Jan Tops : Je viens de l’engager, effectivement. C’est un bon cavalier, un bon travailleur… Maintenant, je ne peux pas dire aujourd’hui si je vais l’engager bientôt en internationaux. Il a une chance à prendre, c’est certain, mais tout dépend également de nos effectifs en chevaux. Nous sommes déjà trois personnes à monter en Grand Prix au sein du team, et je ne peux pas dire de quoi l’avenir sera fait. Il lui faudra savoir attendre son heure.

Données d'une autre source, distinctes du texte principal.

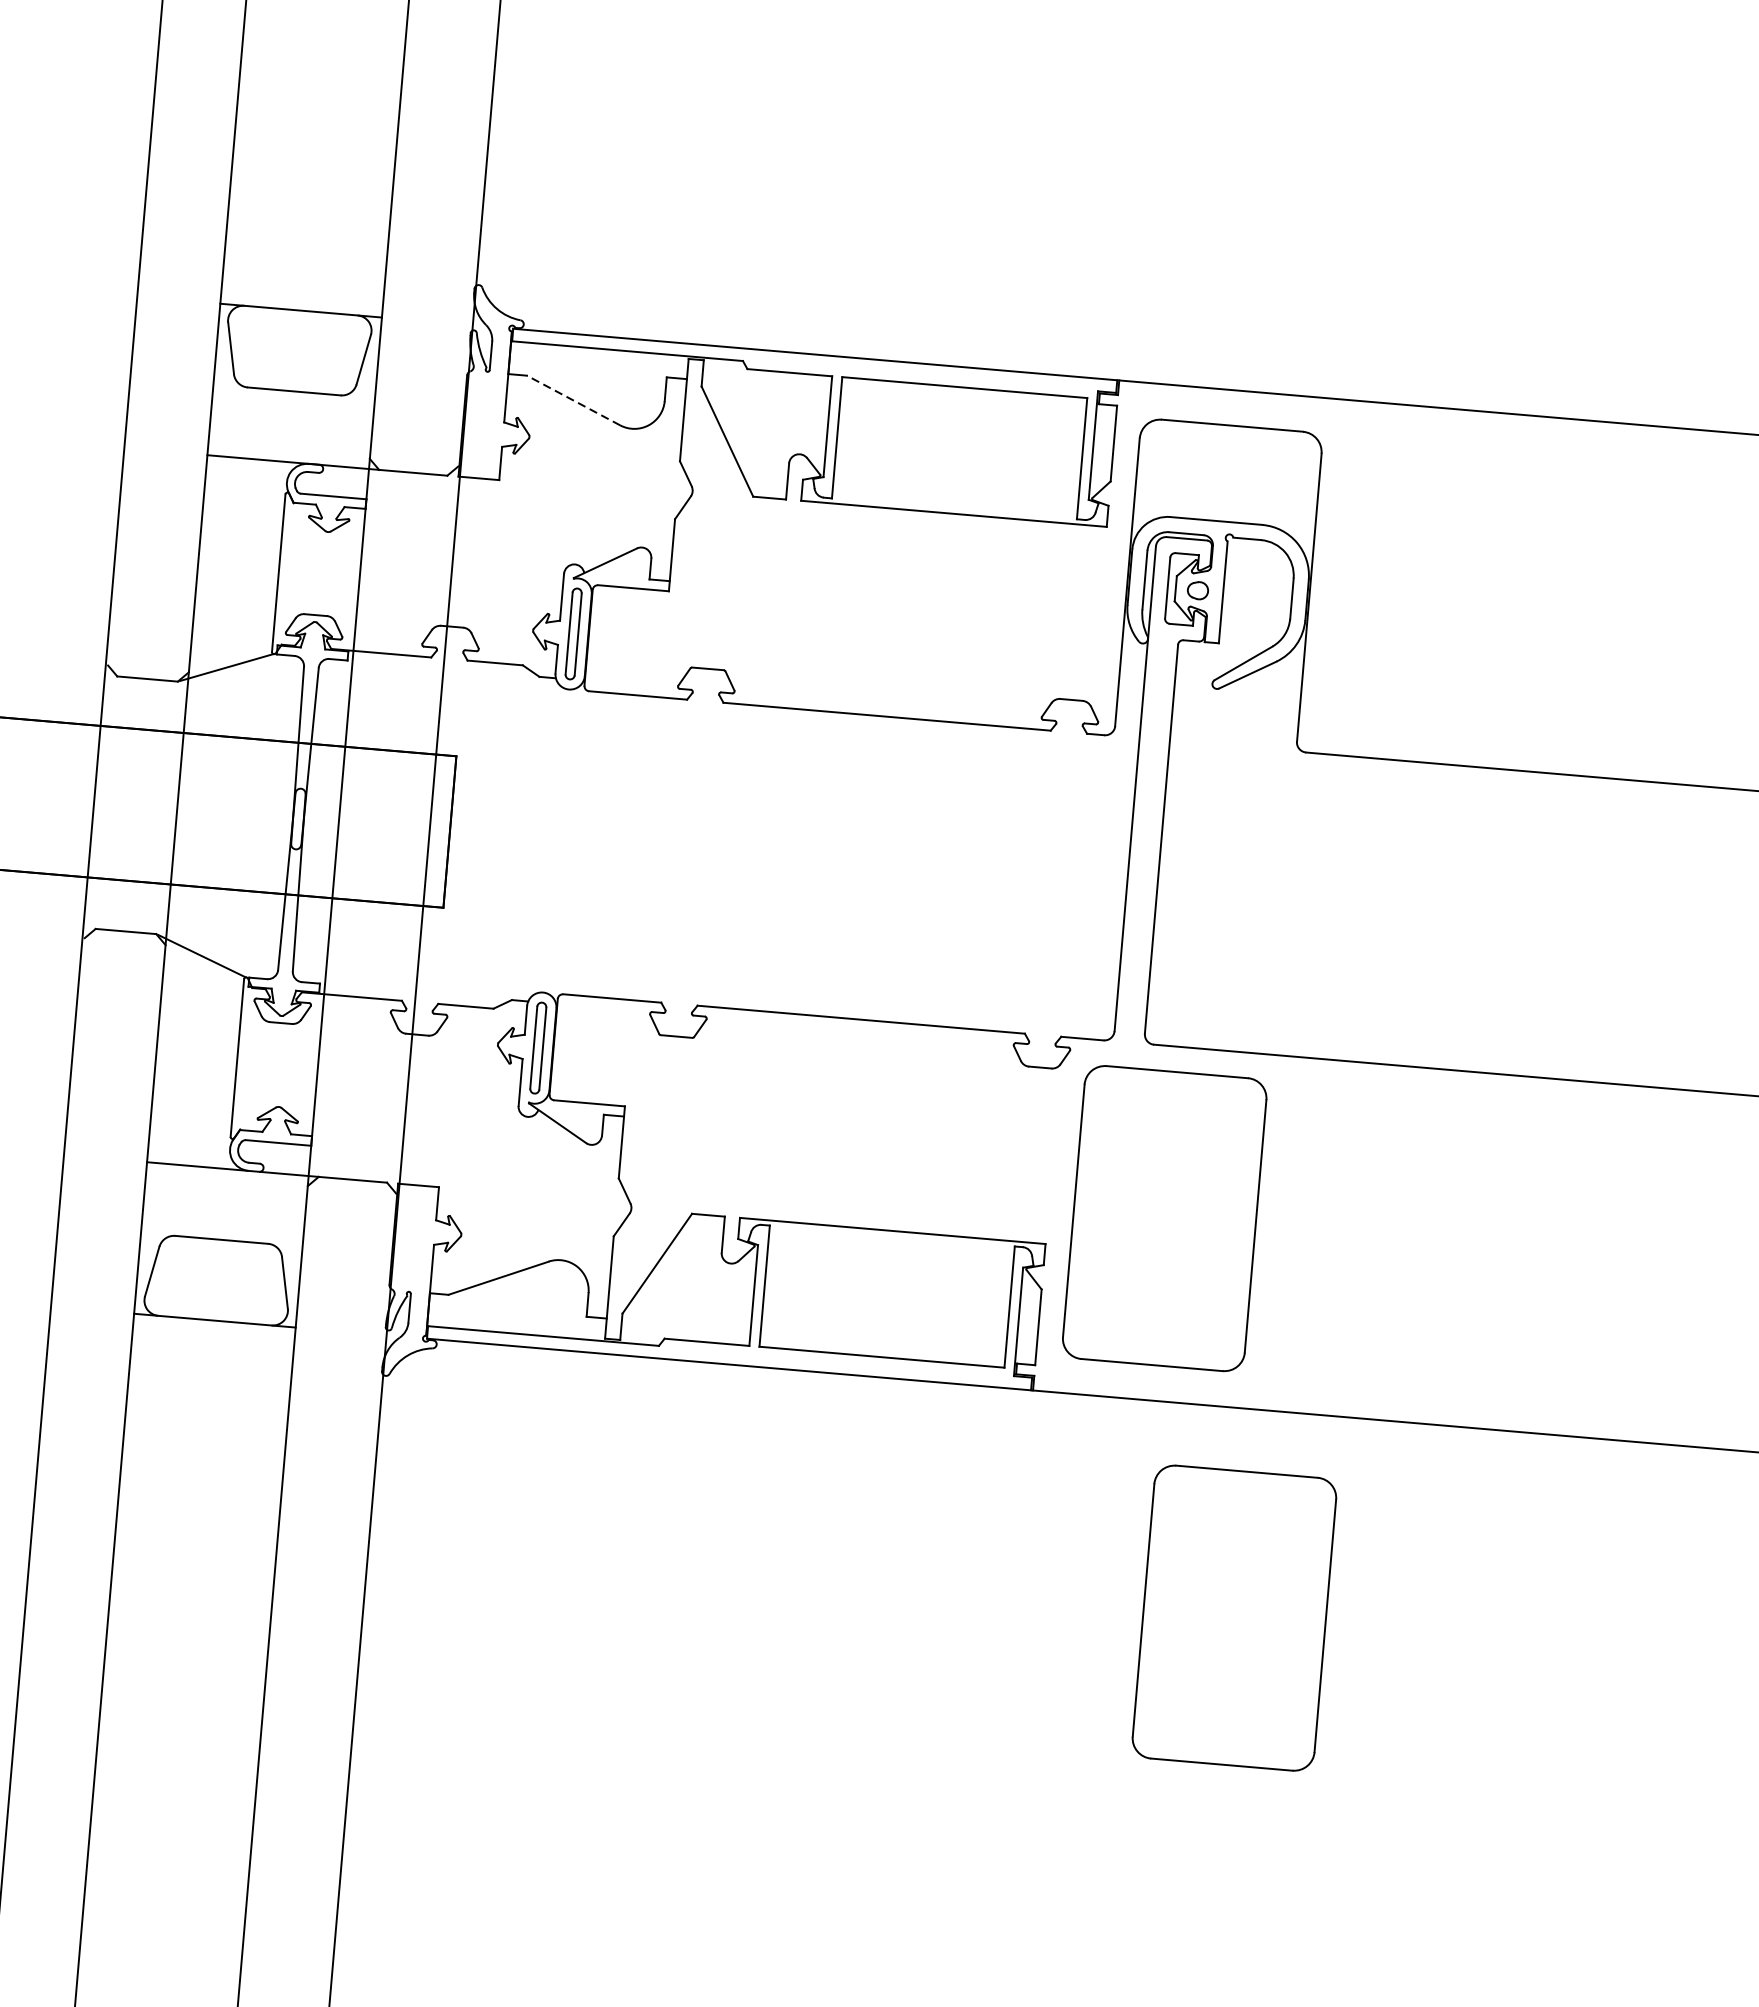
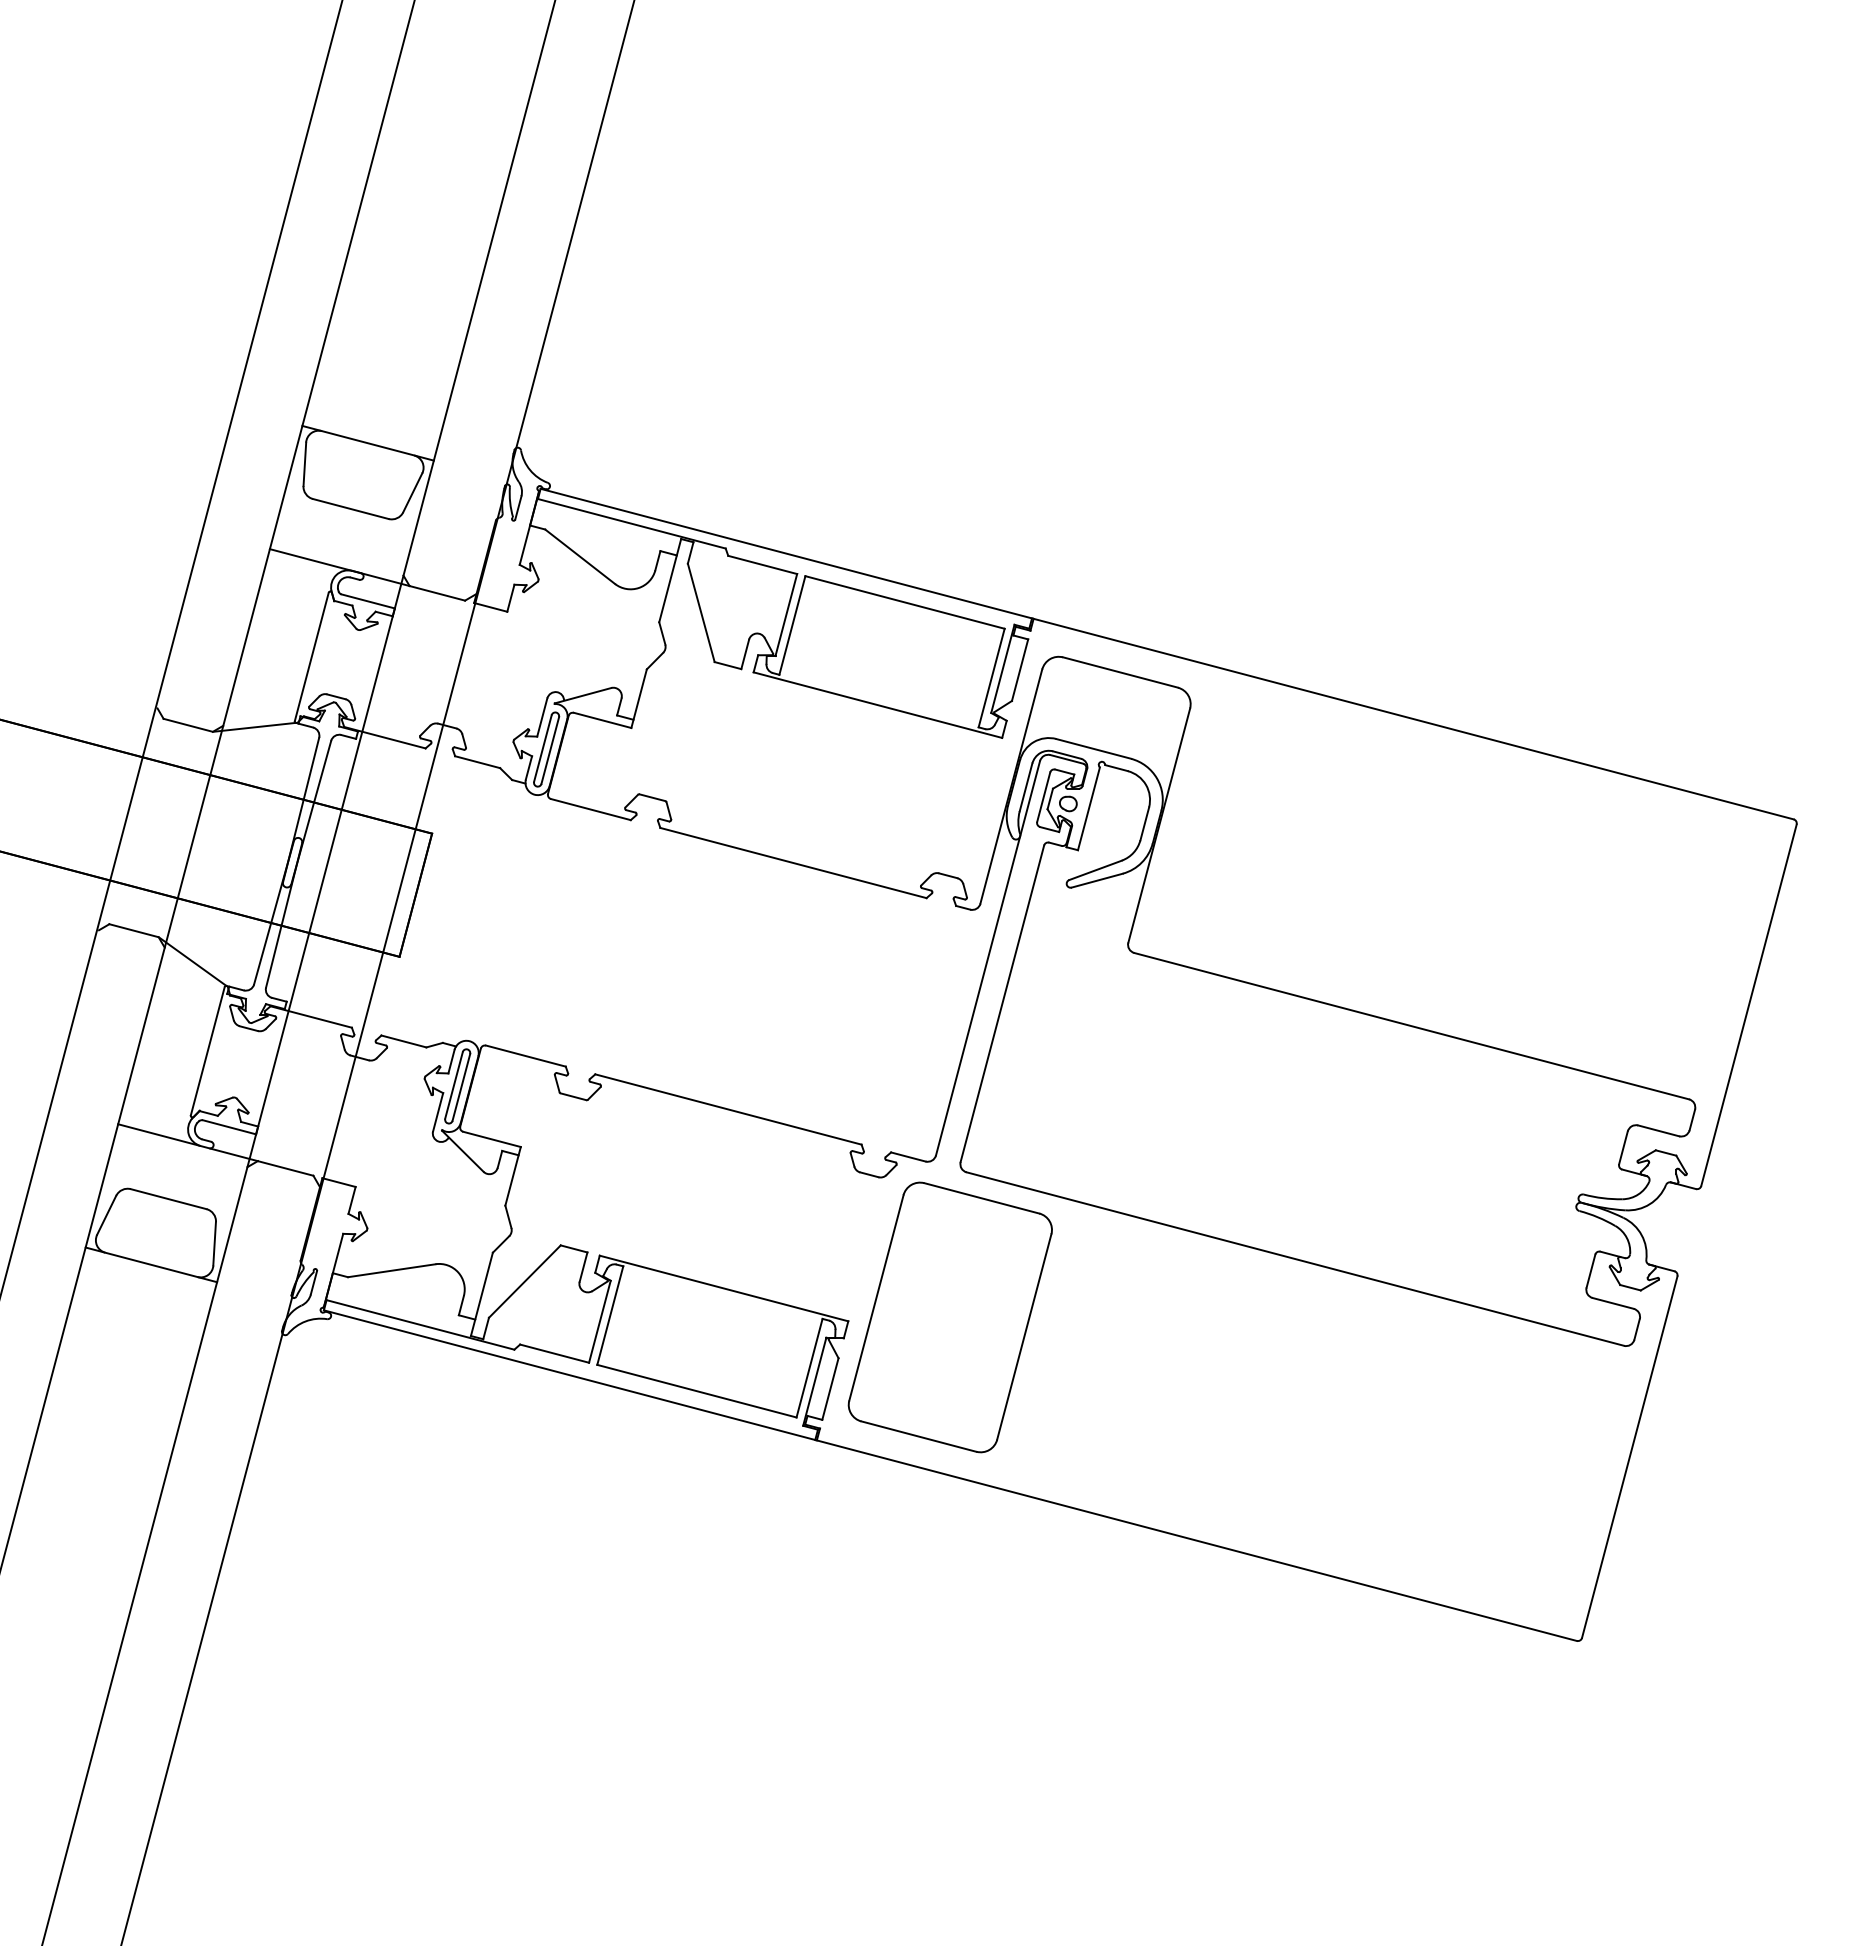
line: (572, 400) -> (579, 556), dashed -> solid
part: (1233, 1618) -> (949, 1657), removed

G.P. : Un mot sur ce team : Edwina qui vient d’acquérir Pialotta, est prête à la confier à Steve pour les championnats d’Europe si nécessaire. C’est fabuleux ! Est-ce que cela veut dire aussi que c’est plus important pour vous que la Suisse, avec votre cavalier, fasse un meilleur résultat au Championnat d’Europe que l’équipe de Hollande, dont vous ne voulez plus faire partie ?
 
J.T. : Ce n’est pas une question de nationalité. Ce qui est important pour moi, c’est de donner la chance de réussir à des cavaliers qui se montrent loyaux avec moi, qui sont travailleurs. Steve travaille beaucoup comme tout le monde dans mon équipe. Ce travail d’équipe, où chacun est solidaire, est quelque chose d’important pour moi. Je ne veux pas aider spécialement telle ou telle personne. Tout ce que je fais, je le fais pour l’ensemble de l’équipe. Steve est un cavalier qui avait du talent avant de venir chez moi, mais maintenant il gagne beaucoup. C’est parce qu’il est dans un système où chacun doit donner à l’autre. C’est un cavalier calme et froid dans la tête… C’est parfait.